A milestone occasion done right doesn’t only look back; it’s your single best opportunity to connect the past to the future and get everyone on board for the journey ahead. A commemoration steeped in purpose positions an institution to pose big questions about its future and ask its community to join in answering them. Conversely, an institution can’t begin to answer, “Who will we be in the future?” or “What difference will we make?” without first knowing its history and its core values. 

Former Williams College President Jack Sawyer looms large in that institution’s story; as president from 1961 to 1973, he led a transformation of the college that included the elimination of fraternities and compulsory chapel; the admission of women and diversification of the student body, faculty, and trustees; the expansion of the curriculum—including the creation of a center for environmental studies, programs in African-American studies and women’s studies, and a graduate program in art history—and the building of a science center and completion of a fundraising campaign eight times the size of the one before it. 

I had the pleasure of leading the communications operation as we approached the 50th anniversary of the Sawyer era.
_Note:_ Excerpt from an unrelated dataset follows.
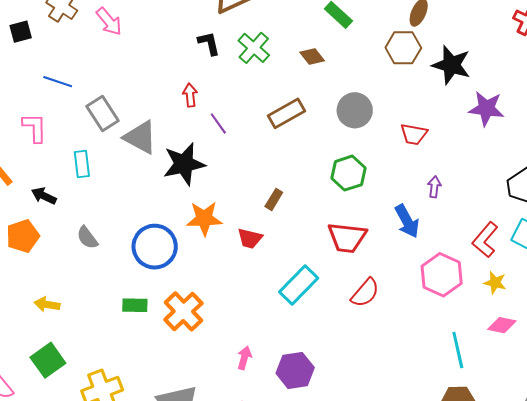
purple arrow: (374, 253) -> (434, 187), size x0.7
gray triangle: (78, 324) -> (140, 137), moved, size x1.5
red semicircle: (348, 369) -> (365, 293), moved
We designed a celebration of that transformational decade as a means of imagining its future. That program, Daring Change, was a highly collaborative series of campus-wide, public events that involved a whole lot of looking back and a great deal of looking forward, namely in a full day of TED-like talks by community members on their aspirations for the college. The big questions they explored—Who will we be? How will we teach and learn? What difference will we make?became the narrative structure for the fundraising priorities of the $650-million comprehensive campaign that followed. The campaign began with a year of regional kickoff events, at which we demonstrated the relevance and value of a Williams education by showcasing the impact of its alumni in addressing some of the world’s most pressing issues (sustainability, education, justice and equity, and more). The campaign closed in 2019, having raised more than $700 million and engaged more than 85 percent of alumni. 

Indeed, campaigns themselves are milestones in a way. Their aim is to raise money, but their greater purpose is to unite a community in taking up a shared cause. I learned a long time ago from Simon Sinek that leaders inspire action with their belief in a cause. “People don’t buy what you do, they buy why you do it,” Sinek says in one of my all-time favorite TED talks

Start with why, Sinek reminds us. Anniversaries, inaugurations, and campaigns are ideal opportunities to do just that, and to inspire people to take up your institution as their cause.